= Beginning of Section =

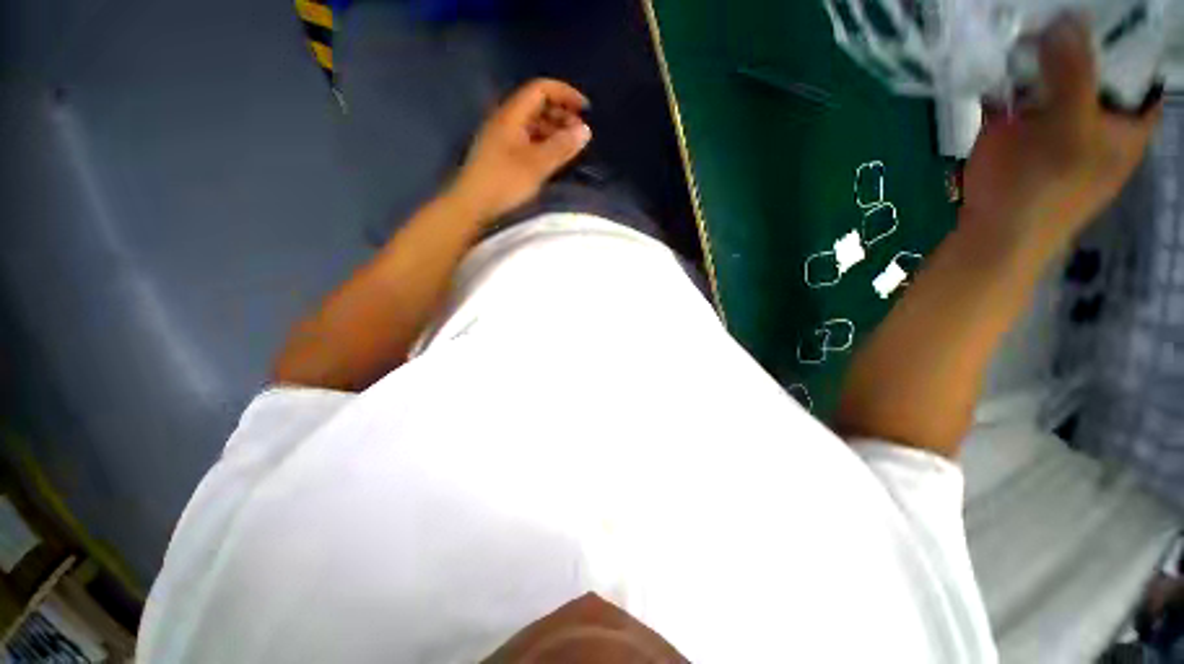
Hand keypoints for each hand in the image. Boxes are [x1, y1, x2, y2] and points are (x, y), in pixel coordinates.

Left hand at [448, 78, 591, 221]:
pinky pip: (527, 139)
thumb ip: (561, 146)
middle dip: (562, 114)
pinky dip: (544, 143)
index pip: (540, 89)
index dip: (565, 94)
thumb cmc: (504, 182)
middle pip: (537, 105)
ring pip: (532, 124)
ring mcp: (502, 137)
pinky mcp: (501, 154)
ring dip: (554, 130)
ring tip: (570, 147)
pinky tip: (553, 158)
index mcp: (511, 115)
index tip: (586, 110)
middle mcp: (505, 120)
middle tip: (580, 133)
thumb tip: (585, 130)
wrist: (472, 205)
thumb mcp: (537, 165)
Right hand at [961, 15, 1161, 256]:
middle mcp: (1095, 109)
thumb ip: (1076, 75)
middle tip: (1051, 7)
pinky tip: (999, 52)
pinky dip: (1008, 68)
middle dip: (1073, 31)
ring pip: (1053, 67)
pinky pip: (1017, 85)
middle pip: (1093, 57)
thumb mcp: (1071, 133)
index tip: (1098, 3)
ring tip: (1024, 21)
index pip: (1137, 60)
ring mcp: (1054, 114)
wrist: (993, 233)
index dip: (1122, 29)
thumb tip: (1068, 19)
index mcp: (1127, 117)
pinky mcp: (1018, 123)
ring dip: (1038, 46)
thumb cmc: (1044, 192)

= End of Section =
= Beginning of Section =

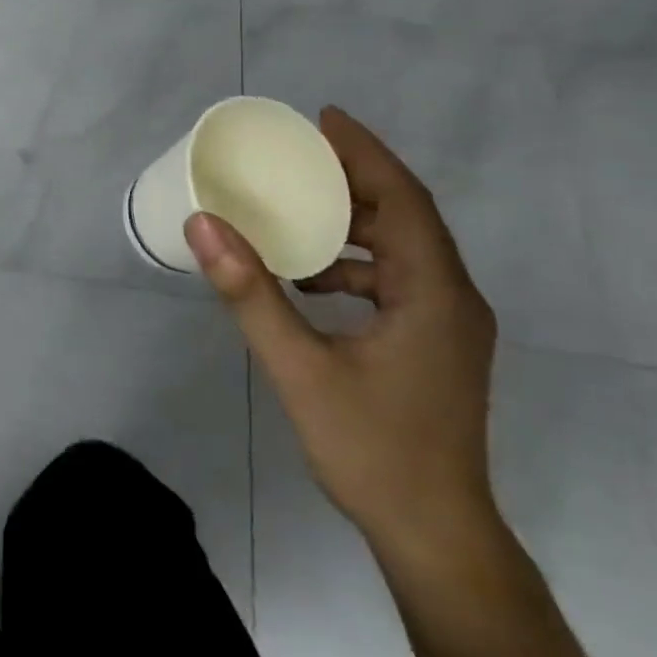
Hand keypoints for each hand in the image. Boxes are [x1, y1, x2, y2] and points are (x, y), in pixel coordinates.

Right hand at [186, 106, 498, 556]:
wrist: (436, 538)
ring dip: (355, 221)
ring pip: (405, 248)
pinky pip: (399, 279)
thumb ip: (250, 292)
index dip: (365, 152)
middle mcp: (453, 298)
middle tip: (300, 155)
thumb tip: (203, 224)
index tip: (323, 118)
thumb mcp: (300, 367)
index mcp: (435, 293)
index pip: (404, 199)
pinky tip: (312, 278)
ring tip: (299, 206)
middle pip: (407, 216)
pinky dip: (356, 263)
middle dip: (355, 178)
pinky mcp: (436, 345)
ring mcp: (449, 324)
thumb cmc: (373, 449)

= End of Section =

* **TASK DETAILS**
Your answer should be the lines above from the one containing "pinky dip: (544, 143)" through the one containing "thumb cmc: (1044, 192)", copied exactly and with both ends kept.

* **TASK SOLUTION**
pinky dip: (544, 143)
index pip: (540, 89)
index dip: (565, 94)
thumb cmc: (504, 182)
middle pip: (537, 105)
ring pip: (532, 124)
ring mcp: (502, 137)
pinky mcp: (501, 154)
ring dip: (554, 130)
ring tip: (570, 147)
pinky tip: (553, 158)
index mcp: (511, 115)
index tip: (586, 110)
middle mcp: (505, 120)
middle tip: (580, 133)
thumb tip: (585, 130)
wrist: (472, 205)
thumb mcp: (537, 165)
Right hand at [961, 15, 1161, 256]:
middle mcp: (1095, 109)
thumb ip: (1076, 75)
middle tip: (1051, 7)
pinky tip: (999, 52)
pinky dip: (1008, 68)
middle dip: (1073, 31)
ring pip: (1053, 67)
pinky pip: (1017, 85)
middle pip: (1093, 57)
thumb mcp: (1071, 133)
index tip: (1098, 3)
ring tip: (1024, 21)
index pip: (1137, 60)
ring mcp: (1054, 114)
wrist: (993, 233)
index dip: (1122, 29)
thumb tip: (1068, 19)
index mcp: (1127, 117)
pinky mcp: (1018, 123)
ring dip: (1038, 46)
thumb cmc: (1044, 192)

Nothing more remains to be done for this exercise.